2nd edition [1846]. 380,[14]p. Includes the following maps: 
Front: Route map of the roads of Devon (Batten and Bennet 121)
P. 3: Exeter
P. 265: Plymouth Devonport and Stonehouse
P. 378: Devonshire. (Batten and Bennet 122)
Inserts a trip on the railway into Route IX: From Exeter to Dawlish, Torquay and Dartmouth
New ed. [1850]. 403p. Page 394 lists alterations during publication. Includes the following maps: 
Front: Route map of the roads of Devon (Batten and Bennet 121)
P. 5: Exeter
P. 282: Plymouth Devonport and Stonehouse
End: Devonshire (Batten and Bennet 122 railway to Plymouth shown as solid line)
Last date in text relates to expected completion of basin and dock in Devonport in 1851.
Another version [1856?]. 403p. [Copy examined lacks title-page.] Page 394 lists alterations during publication. Includes the following maps: 
End: Devonshire (Batten and Bennet 128 - railways added Exmouth, Kingswear, Tavistock).
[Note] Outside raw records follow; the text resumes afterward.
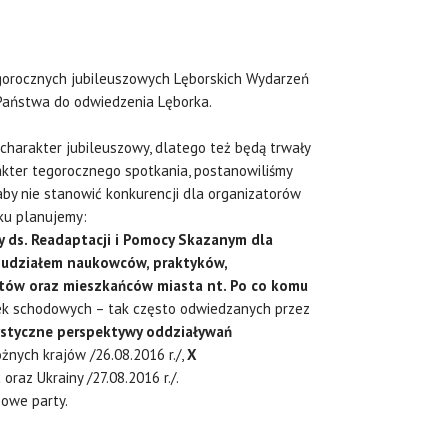
gorocznych jubileuszowych Lęborskich Wydarzeń
ć Państwa do odwiedzenia Lęborka.
harakter jubileuszowy, dlatego też będą trwały
akter tegorocznego spotkania, postanowiliśmy
aby nie stanowić konkurencji dla organizatorów
oku planujemy:
y ds. Readaptacji i Pomocy Skazanym dla
 udziałem naukowców, praktyków,
tów oraz mieszkańców miasta nt. Po co komu
ek schodowych – tak często odwiedzanych przez
styczne perspektywy oddziaływań
żnych krajów /26.08.2016 r./,
X
oraz Ukrainy /27.08.2016 r./.
zowe party.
Also includes at least 22 vignettes dated 1853-1854 (Small vignettes nos 102-103, 106-111, 116, 123-125, 128, 130-134, 136-139) and Besley's handbook advertiser (Edition of Rowe's Perambulation of Dartmoor, published 1856 advertised)
Another version [1869?]. 403p Page 394 lists alterations during publication. Includes the following maps: 
Front: Route map of the roads of Devon (Batten and Bennet 121)
P. 5: Exeter (Batten and Bennett, Exeter 31 and appendix C – South Western Railway added)
P. 282: Plymouth Devonport and Stonehouse
End: Devonshire (Batten and Bennet 122 – railway to Seaton added)
Besley's handbook advertiser mentions Queen Victoria's visit 1856, Royal Albert Bridge, opened 1859, Way and Sons' stereoscopic views, probably 1860s, also evidence from railways to c. 1868 shown on inserted Devon map.
BUT The text of the last two versions is identical, even the title-page is unchanged, only the advertisements are altered. The 1850 setting of text was stored for more than 15 years. It shows the need to compare different copies of the same work. In Devon careful cataloguing had actually given misleading information.
Descriptive bibliography
This is applied to the detailed description of books. It aims to place each title within a context of a sequence of editions, issues and variants and to describe the "ideal copy" of the text. It is very detailed – quasi-facsimile transcription of title-page, format, collational formula (listing of printed signatures with note on how they are signed), pagination, technical notes on catchwords, press figures, typeface, watermarks, contents, etc – references to publisher's archives, correspondence, newspaper and periodical citations etc., location of copies.
The techniques were developed for incunabula and elaborated by analytical bibliographers for use with English literature of the 16th and 17th centuries. Library cataloguing is a very much cut down version of this, sufficient to identify an edition and major reissues.
Historical bibliography
This relates to the study of the history of books, their production and dissemination. The emphasis was originally on the changing techniques of production and distribution, but also extended to the spread of printing and bookselling and the wider impact of the book on society. An outline history of the book in Devon is presented on this website.